$ time sleep 12
$ time ./fluxcapacitor -- sleep 12
In the author's words:
Fluxcapacitor is really good at speeding
up client/server or protocol tests.
Actually fluxcapacitor was originally
created to speed up the sockjs-protocol
test suite. It wasn't possible to mock
up a time library - we needed to run
the tests against any sockjs http server,
whether it's in erlang, node.js or
python. It turns out the only way to run
timeout-related tests in a reasonable
time is to use fluxcapacitor.
You might ask how fluxcapacitor works.
In short - it uses ptrace to catch
syscalls like clock_gettime or
gettimeofday and overwrite the kernel
response with a fake time.
Additionally it short-circuits
syscalls that can block for a timeout
like select or poll. For technical
details see the README.
It seems that this library might be useful to anyone needing to test communication protocols by helping tickle those edge cases that happen with timing.
Yeah, this is amazing. It allows for a whole different aspect of troubleshooting (or maybe even fuzzing?). What happens if two different pieces of software have to communicate but can't agree on the time? Is there an annoying caching bug that normally only gets triggered every few days?
(author here) That's the intention! Protocol development, protocol testing. Think - leap seconds. While we don't support having different timer for each process yet, this is easy to imagine.
Also - this is somewhat similar to golang race detector in spirit - looking for explicit synchronizations.
The general idea is that you should be able to run multiple processes within the thing, and that they should be able to just talk to each other freely.
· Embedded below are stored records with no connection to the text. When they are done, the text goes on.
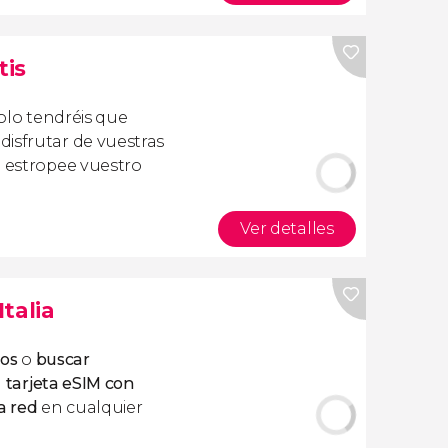
tis
olo tendréis que
isfrutar de vuestras
a estropee vuestro
Ver detalles
Italia
tos
o
buscar
a
tarjeta eSIM con
a red
en cualquier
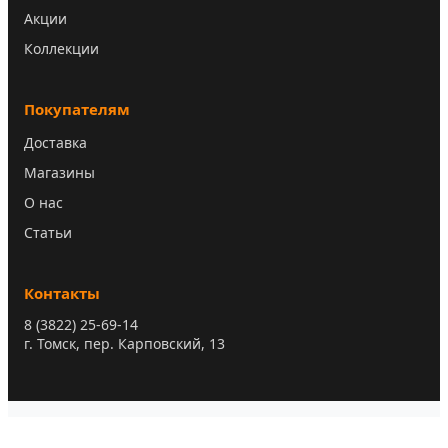
Акции
Коллекции
Покупателям
Доставка
Магазины
О нас
Статьи
Контакты
8 (3822) 25-69-14
г. Томск, пер. Карповский, 13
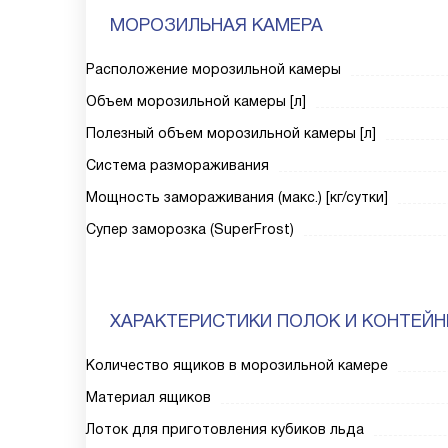
МОРОЗИЛЬНАЯ КАМЕРА
Расположение морозильной камеры
Объем морозильной камеры [л]
Полезный объем морозильной камеры [л]
Система размораживания
Мощность замораживания (макс.) [кг/сутки]
Супер заморозка (SuperFrost)
ХАРАКТЕРИСТИКИ ПОЛОК И КОНТЕЙ
Количество ящиков в морозильной камере
Материал ящиков
Лоток для приготовления кубиков льда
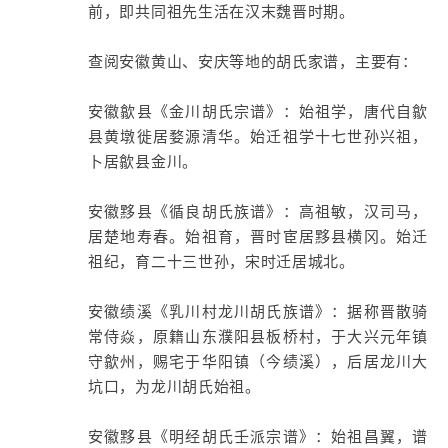
前，即共同祖先生活在汉末魏晋时期。
查阅安徽黄山、安庆等地的胡氏家谱，主要有：
安徽歙县《金川胡氏宗谱》：始祖学，唐代自歙
县黄墩徙居婺源清华。始迁祖学十七世孙兴祖，
卜居歙县金川。
安徽黟县《循良胡氏族谱》：高祖敏，汉司马，
居楚地寿春。始祖育，晋时宦居黟县横冈。始迁
祖纪，育二十三世孙，宋时迁居城北。
安徽绩溪《乳川村龙川胡氏族谱》：据称晋散骑
常侍焱，原籍山东濮阳县板桥村，于大兴元年镇
守歙州，赐宅于华阳镇（今绩溪），后居龙川大
坑口，为龙川胡氏始祖。
安徽黟县《明经胡氏壬派宗谱》：始祖昌翼，谱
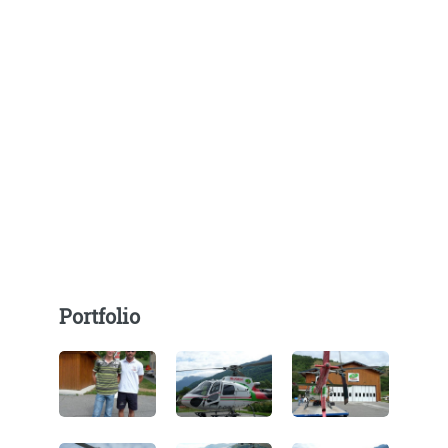
Portfolio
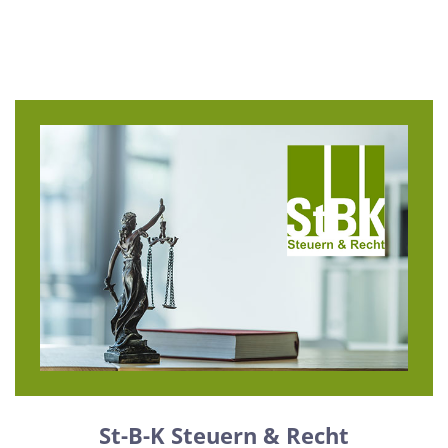
St-B-K Steuern & Recht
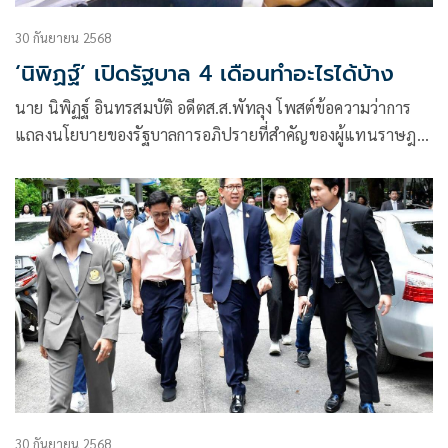
30 กันยายน 2568
‘นิพิฏฐ์’ เปิดรัฐบาล 4 เดือนทำอะไรได้บ้าง
นาย นิพิฏฐ์ อินทรสมบัติ อดีตส.ส.พัทลุง โพสต์ข้อความว่าการ
แถลงนโยบายของรัฐบาลการอภิปรายที่สำคัญของผู้แทนราษฎร
มีอยู่ 3-4 เรื่อง
30 กันยายน 2568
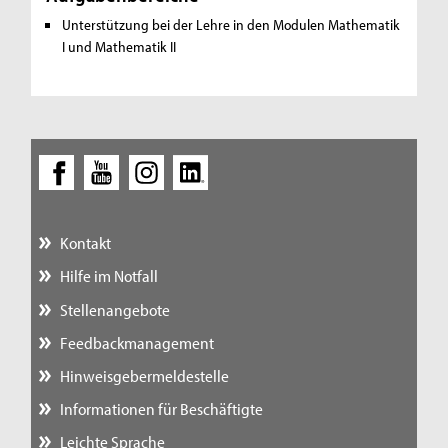
Unterstützung bei der Lehre in den Modulen Mathematik
I und Mathematik II
Kontakt
Hilfe im Notfall
Stellenangebote
Feedbackmanagement
Hinweisgebermeldestelle
Informationen für Beschäftigte
Leichte Sprache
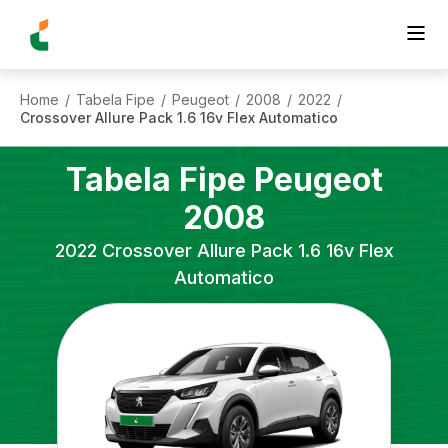
Home
Tabela Fipe
Peugeot
2008
2022
/
/
/
/
/
Crossover Allure Pack 1.6 16v Flex Automatico
Tabela Fipe
Peugeot
2008
2022
Crossover Allure Pack 1.6 16v Flex
Automatico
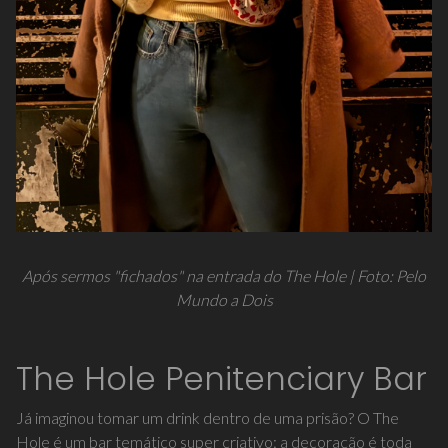
Após sermos "fichados" na entrada do The Hole | Foto: Pelo
Mundo a Dois
The Hole Penitenciary Bar
Já imaginou tomar um drink dentro de uma prisão? O The
Hole é um bar temático super criativo: a decoração é toda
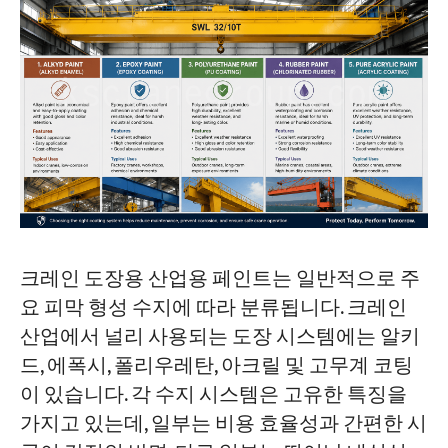
크레인 도장용 산업용 페인트는 일반적으로 주
요 피막 형성 수지에 따라 분류됩니다. 크레인
산업에서 널리 사용되는 도장 시스템에는 알키
드, 에폭시, 폴리우레탄, 아크릴 및 고무계 코팅
이 있습니다. 각 수지 시스템은 고유한 특징을
가지고 있는데, 일부는 비용 효율성과 간편한 시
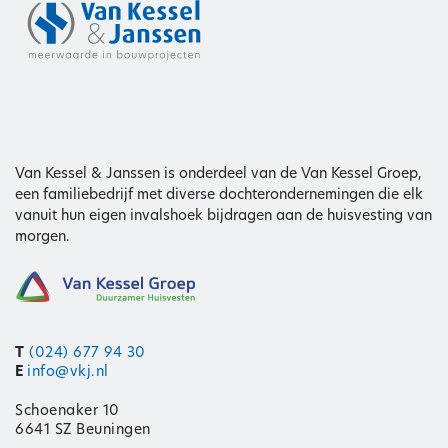
Van Kessel & Janssen is onderdeel van de Van Kessel Groep,
een familiebedrijf met diverse dochterondernemingen die elk
vanuit hun eigen invalshoek bijdragen aan de huisvesting van
morgen.
T
(024) 677 94 30
E
info@vkj.nl
Schoenaker 10
6641 SZ Beuningen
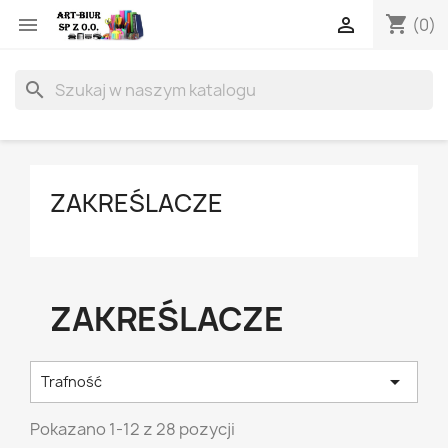
shopping_cart


(0)
search
ZAKREŚLACZE
ZAKREŚLACZE

Trafność
Pokazano 1-12 z 28 pozycji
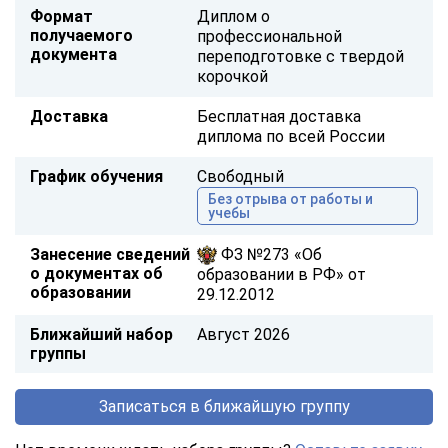
Формат
Диплом о
получаемого
профессиональной
документа
переподготовке с твердой
корочкой
Доставка
Бесплатная доставка
диплома по всей России
График обучения
Свободный
Без отрыва от работы и
учебы
Занесение сведений
ФЗ №273 «Об
о документах об
образовании в РФ» от
образовании
29.12.2012
Ближайший набор
Август 2026
группы
Записаться в ближайшую группу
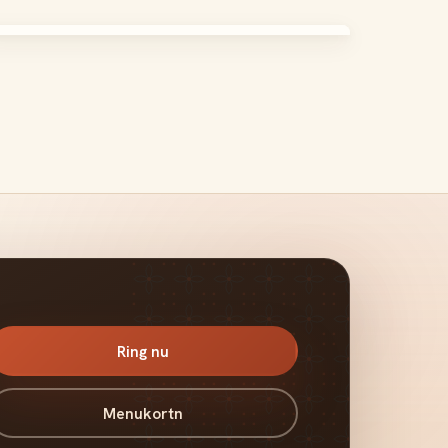
Ring nu
Menukortn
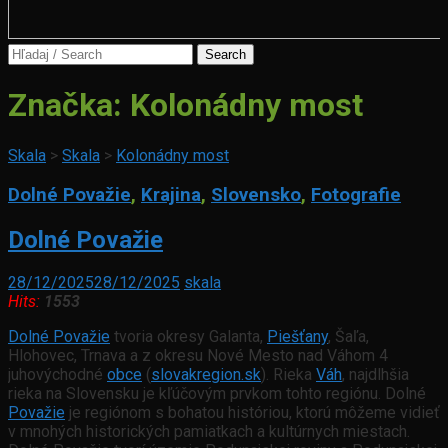
Search
for:
Značka:
Kolonádny most
Skala
>
Skala
>
Kolonádny most
Dolné Považie
,
Krajina
,
Slovensko
,
Fotografie
Dolné Považie
28/12/2025
28/12/2025
skala
Hits:
1553
Dolné Považie
tvoria okresy Galanta,
Piešťany
, Šaľa,
Hlohovec, Trnava a z okresu Nové Mesto nad Váhom 4
juhovýchodné
obce
(
slovakregion.sk
). Rieka
Váh
, najdlhšia
rieka na Slovensku je kľúčovým prvkom tohto regiónu. Dolné
Považie
je regiónom s bohatou históriou, ktorú môžeme vidieť
v mnohých historických pamiatkach a kultúrnych miestach.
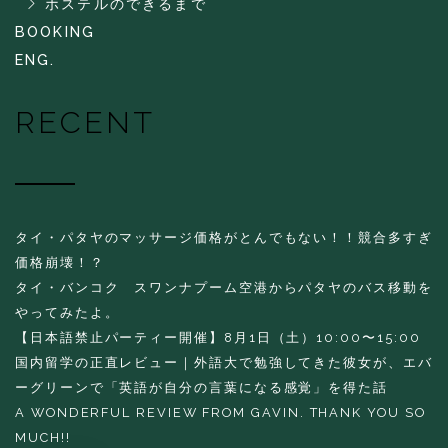
ホステルのできるまで
BOOKING
ENG.
RECENT
タイ・パタヤのマッサージ価格がとんでもない！！競合多すぎ
価格崩壊！？
タイ・バンコク スワンナプーム空港からパタヤのバス移動を
やってみたよ。
【日本語禁止パーティー開催】8月1日（土）10:00〜15:00
国内留学の正直レビュー｜外語大で勉強してきた彼女が、エバ
ーグリーンで「英語が自分の言葉になる感覚」を得た話
A WONDERFUL REVIEW FROM GAVIN. THANK YOU SO
MUCH!!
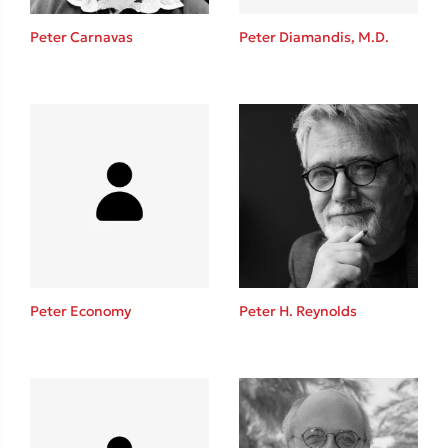
Η μέθοδος Αφήστε τους
Peter Carnavas
Peter Diamandis, M.D.
Δημοφιλείς Συγγραφείς
Φυστίκι ΠουΚυλάει
Παύλος Καστανάς
Peter Economy
Peter H. Reynolds
El Sombrero
Στέφανος Ξενάκης
Sebastian Fitzek
Freida McFadden
Κατρίνα Τσάνταλη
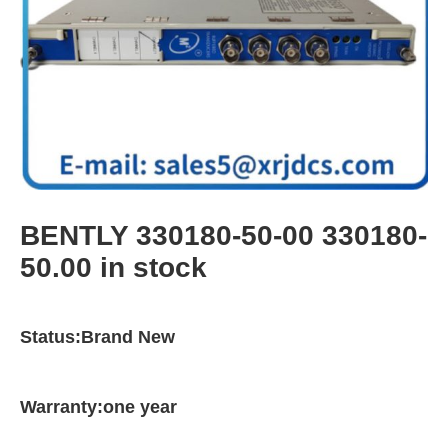
BENTLY 330180-50-00 330180-
50.00 in stock
Status:Brand New
Warranty:one year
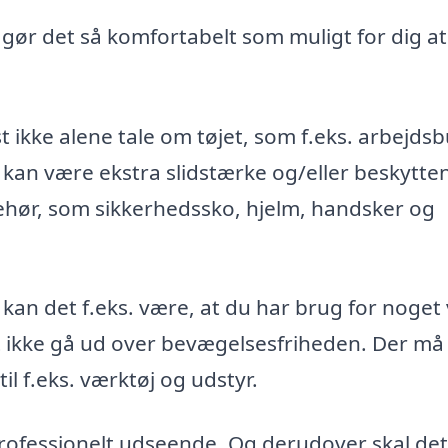
, gør det så komfortabelt som muligt for dig at
t ikke alene tale om tøjet, som f.eks. arbejds
 kan være ekstra slidstærke og/eller beskytte
ehør, som sikkerhedssko, hjelm, handsker og
 kan det f.eks. være, at du har brug for noget
st ikke gå ud over bevægelsesfriheden. Der må
l f.eks. værktøj og udstyr.
 professionelt udseende. Og derudover skal det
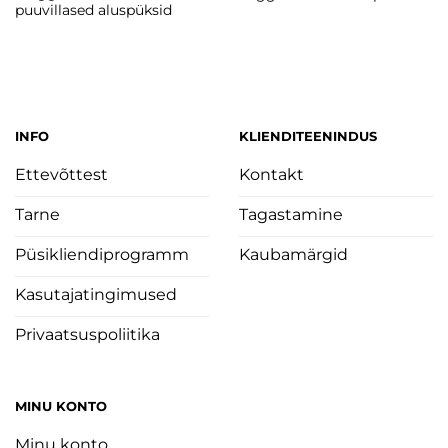
puuvillased aluspüksid
INFO
KLIENDITEENINDUS
Ettevõttest
Kontakt
Tarne
Tagastamine
Püsikliendiprogramm
Kaubamärgid
Kasutajatingimused
Privaatsuspoliitika
MINU KONTO
Minu konto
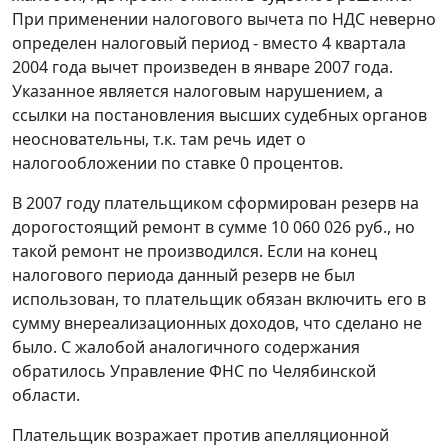
При применении налогового вычета по НДС неверно
определен налоговый период - вместо 4 квартала
2004 года вычет произведен в январе 2007 года.
Указанное является налоговым нарушением, а
ссылки на постановления высших судебных органов
неосновательны, т.к. там речь идет о
налогообложении по ставке 0 процентов.
В 2007 году плательщиком сформирован резерв на
дорогостоящий ремонт в сумме 10 060 026 руб., но
такой ремонт не производился. Если на конец
налогового периода данный резерв не был
использован, то плательщик обязан включить его в
сумму внереализационных доходов, что сделано не
было. С жалобой аналогичного содержания
обратилось Управление ФНС по Челябинской
области.
Плательщик возражает против апелляционной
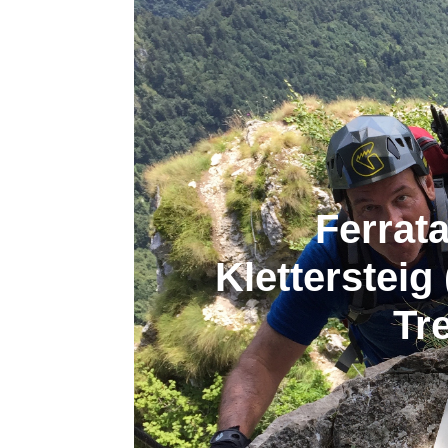
Ferrat
Klettersteig
Tre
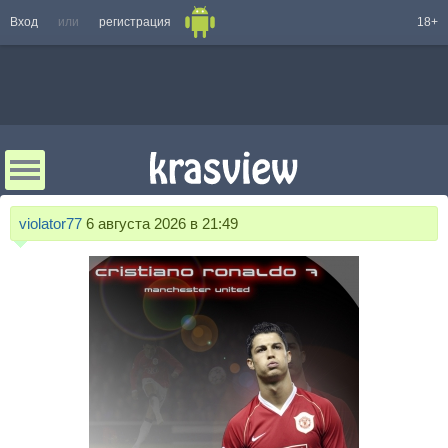
Вход
или
регистрация
18+
violator77
6 августа 2026 в 21:49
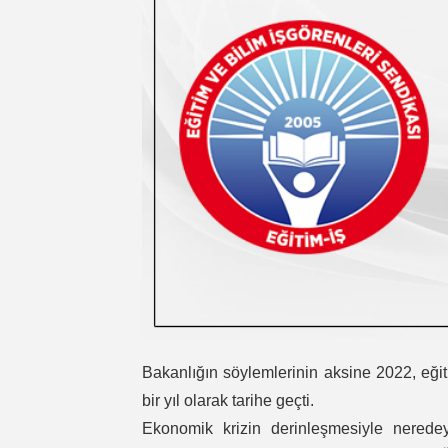
Bakanlığın söylemlerinin aksine 2022, eğit
bir yıl olarak tarihe geçti.
Ekonomik krizin derinleşmesiyle neredeys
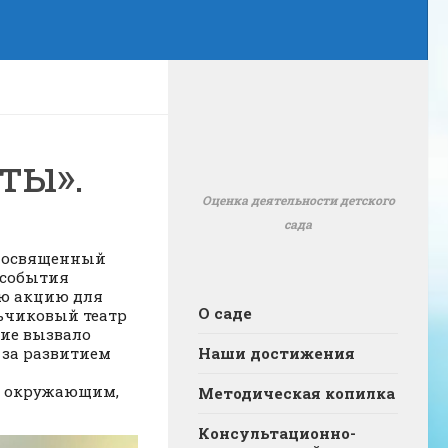
ты».
Оценка деятельности детского
сада
 посвященный
 события
ую акцию для
О саде
ьчиковый театр
ние вызвало
 за развитием
Наши достижения
ть окружающим,
Методическая копилка
Консультационно-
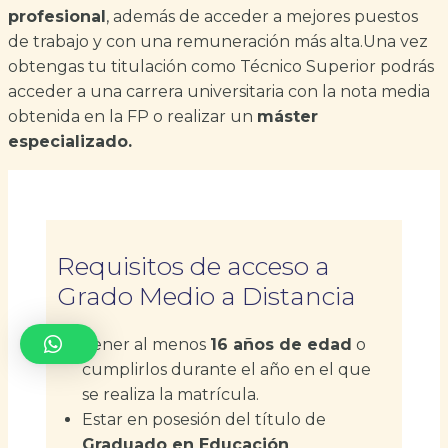
profesional
, además de acceder a mejores puestos
de trabajo y con una remuneración más alta.Una vez
obtengas tu titulación como Técnico Superior podrás
acceder a una carrera universitaria con la nota media
obtenida en la FP o realizar un
máster
especializado.
Requisitos de acceso a
Grado Medio a Distancia
Tener al menos
16 años de edad
o
cumplirlos durante el año en el que
se realiza la matrícula.
Estar en posesión del título de
Graduado en Educación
There are a number of "protocol simulators" out there, but I always found them academic. I wanted to build a tool that will allow me run and test and do code coverage of my code, without having to wait forever for timeouts and timers to kick in to test rare branches.
Try using it for consensus debugging. Like wrapping a few zookeeper or console processes with FC. Time is a fun one to debug, slips are not fun to debug in prod even though one thinks ntp is always reliable.
Doesn't 0.05s still seem like quite a long runtime for something like this? I wonder what it is doing under the hood that takes so long.
For start, it seems like they hijack a bunch of clock calls with LD_PRELOAD and then redirect vdso ones to syscalls just so they can interpose with ptrace. Why not do the manipulation in the PRELOAD?
I guess using the debugger API makes it easier to coordinate a bunch of processes, but you could probably do the same thing with some sort of IPC mechanism between PRELOADED targets. In the common case (single program running under FC, no IPC is needed.
This is cool but it should be used with caution. The time your thread spends sleeping may be reduced to nothing, but the time it spends working won't be. This could lead to all kinds of scenarios (timeouts, deadlocks, etc) that are only theoretically possible in realtime. It may or may not be useful to encounter these cases.
Edit: also worth mentioning that a good way of doing this kind of testing when you have full control of the code is by abstracting access to time operations to go through an interface and injecting mock/fake time objects.
But you don't always have access to the code, so I think this tool is very useful.
One problem of creating your own time abstraction class is not only that you need full control of the code base and introduce everyone new to project to always use this class. Some time-based operations can be quite hard to mock, such as wait for thread synchronization primitive or wait for IO with timeout. However those are most often usually used in the domain where you don't want to mock time because, as you say, there the wall-time and the processing-time is more often dependent on each other and you probably want to test everything exactly as it would run in production.